Source texts of formatted documents:
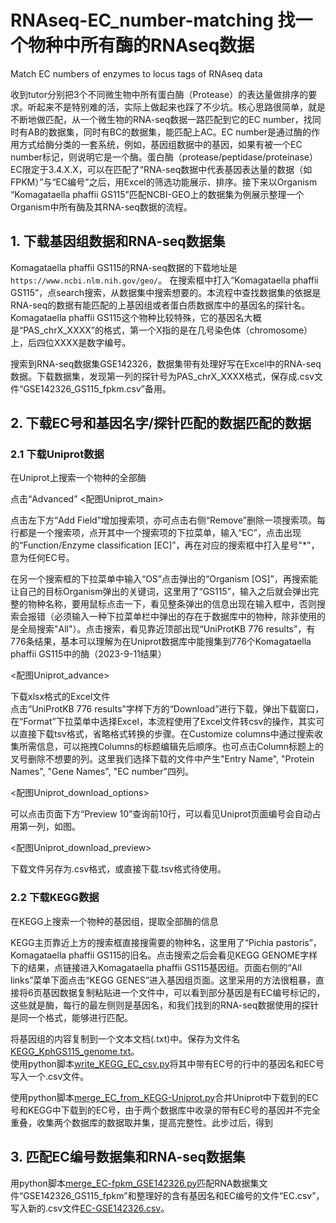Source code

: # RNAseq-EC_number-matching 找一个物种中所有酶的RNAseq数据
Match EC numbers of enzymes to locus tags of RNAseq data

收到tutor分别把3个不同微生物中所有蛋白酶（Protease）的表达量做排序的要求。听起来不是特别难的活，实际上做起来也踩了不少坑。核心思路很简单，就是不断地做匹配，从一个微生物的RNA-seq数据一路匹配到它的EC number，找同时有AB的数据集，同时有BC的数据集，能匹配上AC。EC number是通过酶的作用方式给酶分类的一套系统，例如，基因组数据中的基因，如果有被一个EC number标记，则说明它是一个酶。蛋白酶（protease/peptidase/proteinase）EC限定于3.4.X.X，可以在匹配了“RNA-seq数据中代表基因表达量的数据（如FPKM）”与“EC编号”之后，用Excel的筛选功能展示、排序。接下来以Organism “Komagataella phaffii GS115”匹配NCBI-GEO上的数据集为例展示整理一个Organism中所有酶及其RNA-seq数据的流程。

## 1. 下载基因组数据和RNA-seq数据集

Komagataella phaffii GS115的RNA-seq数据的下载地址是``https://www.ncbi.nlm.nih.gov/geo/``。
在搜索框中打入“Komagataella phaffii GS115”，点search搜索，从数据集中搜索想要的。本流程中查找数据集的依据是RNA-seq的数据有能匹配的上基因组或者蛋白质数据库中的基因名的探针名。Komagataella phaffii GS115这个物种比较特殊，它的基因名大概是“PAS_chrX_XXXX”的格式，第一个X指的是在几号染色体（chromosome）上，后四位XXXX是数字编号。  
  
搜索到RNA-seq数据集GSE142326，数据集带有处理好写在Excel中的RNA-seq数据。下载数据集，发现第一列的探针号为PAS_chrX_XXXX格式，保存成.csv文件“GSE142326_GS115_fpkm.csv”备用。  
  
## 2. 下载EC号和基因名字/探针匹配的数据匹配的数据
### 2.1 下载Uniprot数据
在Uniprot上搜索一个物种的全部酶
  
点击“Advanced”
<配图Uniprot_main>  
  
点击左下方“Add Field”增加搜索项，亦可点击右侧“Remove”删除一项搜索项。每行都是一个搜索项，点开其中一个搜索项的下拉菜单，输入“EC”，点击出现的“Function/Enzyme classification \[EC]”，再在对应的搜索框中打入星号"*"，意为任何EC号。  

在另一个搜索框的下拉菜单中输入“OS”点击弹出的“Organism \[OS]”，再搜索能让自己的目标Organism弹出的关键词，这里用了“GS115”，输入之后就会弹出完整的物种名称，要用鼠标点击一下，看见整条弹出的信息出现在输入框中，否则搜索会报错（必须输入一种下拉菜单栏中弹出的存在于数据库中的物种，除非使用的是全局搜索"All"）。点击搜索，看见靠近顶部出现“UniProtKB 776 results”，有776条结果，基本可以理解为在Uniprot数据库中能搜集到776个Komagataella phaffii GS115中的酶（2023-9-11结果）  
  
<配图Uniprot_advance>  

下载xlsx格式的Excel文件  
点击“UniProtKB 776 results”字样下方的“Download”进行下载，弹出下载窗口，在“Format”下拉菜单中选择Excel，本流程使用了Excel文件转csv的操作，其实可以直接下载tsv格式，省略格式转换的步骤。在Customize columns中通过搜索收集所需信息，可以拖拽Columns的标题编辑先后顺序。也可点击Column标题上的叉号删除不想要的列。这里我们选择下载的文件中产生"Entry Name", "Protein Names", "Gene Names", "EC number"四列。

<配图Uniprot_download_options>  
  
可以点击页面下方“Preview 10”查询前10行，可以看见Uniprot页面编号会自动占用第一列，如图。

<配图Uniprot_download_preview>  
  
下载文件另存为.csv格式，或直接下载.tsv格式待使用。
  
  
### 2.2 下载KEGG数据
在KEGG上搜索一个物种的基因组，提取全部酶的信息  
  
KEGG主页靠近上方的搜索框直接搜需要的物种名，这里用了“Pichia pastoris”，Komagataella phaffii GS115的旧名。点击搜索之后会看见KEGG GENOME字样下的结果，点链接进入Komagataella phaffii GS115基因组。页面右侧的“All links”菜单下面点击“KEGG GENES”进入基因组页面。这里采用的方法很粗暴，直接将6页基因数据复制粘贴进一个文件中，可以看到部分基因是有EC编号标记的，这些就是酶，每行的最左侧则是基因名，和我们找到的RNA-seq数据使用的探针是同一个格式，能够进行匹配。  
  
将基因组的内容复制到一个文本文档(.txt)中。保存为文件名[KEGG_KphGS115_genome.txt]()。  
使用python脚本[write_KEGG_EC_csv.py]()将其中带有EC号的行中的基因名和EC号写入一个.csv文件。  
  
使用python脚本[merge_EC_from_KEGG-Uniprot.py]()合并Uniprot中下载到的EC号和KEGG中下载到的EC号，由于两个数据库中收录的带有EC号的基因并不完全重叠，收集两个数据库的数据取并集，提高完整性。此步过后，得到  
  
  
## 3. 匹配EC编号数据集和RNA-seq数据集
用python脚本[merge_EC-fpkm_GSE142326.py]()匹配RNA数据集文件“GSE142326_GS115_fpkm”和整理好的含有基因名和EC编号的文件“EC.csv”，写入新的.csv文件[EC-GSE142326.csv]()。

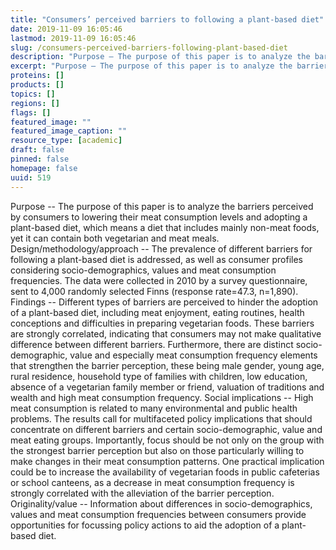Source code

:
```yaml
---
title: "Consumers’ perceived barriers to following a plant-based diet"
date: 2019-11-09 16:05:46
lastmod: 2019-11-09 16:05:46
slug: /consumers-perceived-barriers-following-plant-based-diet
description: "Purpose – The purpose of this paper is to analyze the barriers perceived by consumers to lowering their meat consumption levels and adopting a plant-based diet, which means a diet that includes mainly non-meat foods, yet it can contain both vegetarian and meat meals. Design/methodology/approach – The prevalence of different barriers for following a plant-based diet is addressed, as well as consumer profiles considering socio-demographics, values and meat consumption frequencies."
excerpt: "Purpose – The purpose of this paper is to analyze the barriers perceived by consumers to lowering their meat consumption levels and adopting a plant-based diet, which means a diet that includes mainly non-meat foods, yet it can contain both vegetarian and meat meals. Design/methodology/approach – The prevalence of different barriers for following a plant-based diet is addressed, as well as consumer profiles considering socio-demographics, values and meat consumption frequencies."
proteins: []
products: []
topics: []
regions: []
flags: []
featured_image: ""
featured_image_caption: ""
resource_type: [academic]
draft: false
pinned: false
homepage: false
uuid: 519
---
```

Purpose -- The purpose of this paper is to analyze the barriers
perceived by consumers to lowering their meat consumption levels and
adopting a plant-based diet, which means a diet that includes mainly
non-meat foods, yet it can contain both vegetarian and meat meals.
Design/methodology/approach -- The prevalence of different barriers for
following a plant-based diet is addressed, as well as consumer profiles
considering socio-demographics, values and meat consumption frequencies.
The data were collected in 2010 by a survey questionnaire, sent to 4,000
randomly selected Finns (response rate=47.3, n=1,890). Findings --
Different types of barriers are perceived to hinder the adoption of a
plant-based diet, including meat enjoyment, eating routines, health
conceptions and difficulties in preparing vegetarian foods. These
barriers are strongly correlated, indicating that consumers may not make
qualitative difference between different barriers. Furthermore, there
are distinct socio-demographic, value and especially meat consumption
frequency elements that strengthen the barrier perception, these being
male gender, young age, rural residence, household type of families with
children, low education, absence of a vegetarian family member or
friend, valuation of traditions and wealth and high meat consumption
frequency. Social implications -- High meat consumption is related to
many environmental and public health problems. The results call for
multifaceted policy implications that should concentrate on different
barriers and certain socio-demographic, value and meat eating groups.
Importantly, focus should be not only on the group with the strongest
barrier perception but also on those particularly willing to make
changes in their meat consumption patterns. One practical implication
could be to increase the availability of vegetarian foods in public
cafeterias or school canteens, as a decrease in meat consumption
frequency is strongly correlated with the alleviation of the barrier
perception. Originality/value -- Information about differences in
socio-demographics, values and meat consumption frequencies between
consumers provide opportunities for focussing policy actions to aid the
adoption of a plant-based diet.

WHAT THE TASK REQUIRES: Please copy the entries in full. Leave each image out.

YOUR SOLUTION:
Source code

: # RNAseq-EC_number-matching 找一个物种中所有酶的RNAseq数据
Match EC numbers of enzymes to locus tags of RNAseq data

收到tutor分别把3个不同微生物中所有蛋白酶（Protease）的表达量做排序的要求。听起来不是特别难的活，实际上做起来也踩了不少坑。核心思路很简单，就是不断地做匹配，从一个微生物的RNA-seq数据一路匹配到它的EC number，找同时有AB的数据集，同时有BC的数据集，能匹配上AC。EC number是通过酶的作用方式给酶分类的一套系统，例如，基因组数据中的基因，如果有被一个EC number标记，则说明它是一个酶。蛋白酶（protease/peptidase/proteinase）EC限定于3.4.X.X，可以在匹配了“RNA-seq数据中代表基因表达量的数据（如FPKM）”与“EC编号”之后，用Excel的筛选功能展示、排序。接下来以Organism “Komagataella phaffii GS115”匹配NCBI-GEO上的数据集为例展示整理一个Organism中所有酶及其RNA-seq数据的流程。

## 1. 下载基因组数据和RNA-seq数据集

Komagataella phaffii GS115的RNA-seq数据的下载地址是``https://www.ncbi.nlm.nih.gov/geo/``。
在搜索框中打入“Komagataella phaffii GS115”，点search搜索，从数据集中搜索想要的。本流程中查找数据集的依据是RNA-seq的数据有能匹配的上基因组或者蛋白质数据库中的基因名的探针名。Komagataella phaffii GS115这个物种比较特殊，它的基因名大概是“PAS_chrX_XXXX”的格式，第一个X指的是在几号染色体（chromosome）上，后四位XXXX是数字编号。  
  
搜索到RNA-seq数据集GSE142326，数据集带有处理好写在Excel中的RNA-seq数据。下载数据集，发现第一列的探针号为PAS_chrX_XXXX格式，保存成.csv文件“GSE142326_GS115_fpkm.csv”备用。  
  
## 2. 下载EC号和基因名字/探针匹配的数据匹配的数据
### 2.1 下载Uniprot数据
在Uniprot上搜索一个物种的全部酶
  
点击“Advanced”
<配图Uniprot_main>  
  
点击左下方“Add Field”增加搜索项，亦可点击右侧“Remove”删除一项搜索项。每行都是一个搜索项，点开其中一个搜索项的下拉菜单，输入“EC”，点击出现的“Function/Enzyme classification \[EC]”，再在对应的搜索框中打入星号"*"，意为任何EC号。  

在另一个搜索框的下拉菜单中输入“OS”点击弹出的“Organism \[OS]”，再搜索能让自己的目标Organism弹出的关键词，这里用了“GS115”，输入之后就会弹出完整的物种名称，要用鼠标点击一下，看见整条弹出的信息出现在输入框中，否则搜索会报错（必须输入一种下拉菜单栏中弹出的存在于数据库中的物种，除非使用的是全局搜索"All"）。点击搜索，看见靠近顶部出现“UniProtKB 776 results”，有776条结果，基本可以理解为在Uniprot数据库中能搜集到776个Komagataella phaffii GS115中的酶（2023-9-11结果）  
  
<配图Uniprot_advance>  

下载xlsx格式的Excel文件  
点击“UniProtKB 776 results”字样下方的“Download”进行下载，弹出下载窗口，在“Format”下拉菜单中选择Excel，本流程使用了Excel文件转csv的操作，其实可以直接下载tsv格式，省略格式转换的步骤。在Customize columns中通过搜索收集所需信息，可以拖拽Columns的标题编辑先后顺序。也可点击Column标题上的叉号删除不想要的列。这里我们选择下载的文件中产生"Entry Name", "Protein Names", "Gene Names", "EC number"四列。

<配图Uniprot_download_options>  
  
可以点击页面下方“Preview 10”查询前10行，可以看见Uniprot页面编号会自动占用第一列，如图。

<配图Uniprot_download_preview>  
  
下载文件另存为.csv格式，或直接下载.tsv格式待使用。
  
  
### 2.2 下载KEGG数据
在KEGG上搜索一个物种的基因组，提取全部酶的信息  
  
KEGG主页靠近上方的搜索框直接搜需要的物种名，这里用了“Pichia pastoris”，Komagataella phaffii GS115的旧名。点击搜索之后会看见KEGG GENOME字样下的结果，点链接进入Komagataella phaffii GS115基因组。页面右侧的“All links”菜单下面点击“KEGG GENES”进入基因组页面。这里采用的方法很粗暴，直接将6页基因数据复制粘贴进一个文件中，可以看到部分基因是有EC编号标记的，这些就是酶，每行的最左侧则是基因名，和我们找到的RNA-seq数据使用的探针是同一个格式，能够进行匹配。  
  
将基因组的内容复制到一个文本文档(.txt)中。保存为文件名[KEGG_KphGS115_genome.txt]()。  
使用python脚本[write_KEGG_EC_csv.py]()将其中带有EC号的行中的基因名和EC号写入一个.csv文件。  
  
使用python脚本[merge_EC_from_KEGG-Uniprot.py]()合并Uniprot中下载到的EC号和KEGG中下载到的EC号，由于两个数据库中收录的带有EC号的基因并不完全重叠，收集两个数据库的数据取并集，提高完整性。此步过后，得到  
  
  
## 3. 匹配EC编号数据集和RNA-seq数据集
用python脚本[merge_EC-fpkm_GSE142326.py]()匹配RNA数据集文件“GSE142326_GS115_fpkm”和整理好的含有基因名和EC编号的文件“EC.csv”，写入新的.csv文件[EC-GSE142326.csv]()。

Source code

:
```yaml
---
title: "Consumers’ perceived barriers to following a plant-based diet"
date: 2019-11-09 16:05:46
lastmod: 2019-11-09 16:05:46
slug: /consumers-perceived-barriers-following-plant-based-diet
description: "Purpose – The purpose of this paper is to analyze the barriers perceived by consumers to lowering their meat consumption levels and adopting a plant-based diet, which means a diet that includes mainly non-meat foods, yet it can contain both vegetarian and meat meals. Design/methodology/approach – The prevalence of different barriers for following a plant-based diet is addressed, as well as consumer profiles considering socio-demographics, values and meat consumption frequencies."
excerpt: "Purpose – The purpose of this paper is to analyze the barriers perceived by consumers to lowering their meat consumption levels and adopting a plant-based diet, which means a diet that includes mainly non-meat foods, yet it can contain both vegetarian and meat meals. Design/methodology/approach – The prevalence of different barriers for following a plant-based diet is addressed, as well as consumer profiles considering socio-demographics, values and meat consumption frequencies."
proteins: []
products: []
topics: []
regions: []
flags: []
featured_image: ""
featured_image_caption: ""
resource_type: [academic]
draft: false
pinned: false
homepage: false
uuid: 519
---
```

Purpose -- The purpose of this paper is to analyze the barriers
perceived by consumers to lowering their meat consumption levels and
adopting a plant-based diet, which means a diet that includes mainly
non-meat foods, yet it can contain both vegetarian and meat meals.
Design/methodology/approach -- The prevalence of different barriers for
following a plant-based diet is addressed, as well as consumer profiles
considering socio-demographics, values and meat consumption frequencies.
The data were collected in 2010 by a survey questionnaire, sent to 4,000
randomly selected Finns (response rate=47.3, n=1,890). Findings --
Different types of barriers are perceived to hinder the adoption of a
plant-based diet, including meat enjoyment, eating routines, health
conceptions and difficulties in preparing vegetarian foods. These
barriers are strongly correlated, indicating that consumers may not make
qualitative difference between different barriers. Furthermore, there
are distinct socio-demographic, value and especially meat consumption
frequency elements that strengthen the barrier perception, these being
male gender, young age, rural residence, household type of families with
children, low education, absence of a vegetarian family member or
friend, valuation of traditions and wealth and high meat consumption
frequency. Social implications -- High meat consumption is related to
many environmental and public health problems. The results call for
multifaceted policy implications that should concentrate on different
barriers and certain socio-demographic, value and meat eating groups.
Importantly, focus should be not only on the group with the strongest
barrier perception but also on those particularly willing to make
changes in their meat consumption patterns. One practical implication
could be to increase the availability of vegetarian foods in public
cafeterias or school canteens, as a decrease in meat consumption
frequency is strongly correlated with the alleviation of the barrier
perception. Originality/value -- Information about differences in
socio-demographics, values and meat consumption frequencies between
consumers provide opportunities for focussing policy actions to aid the
adoption of a plant-based diet.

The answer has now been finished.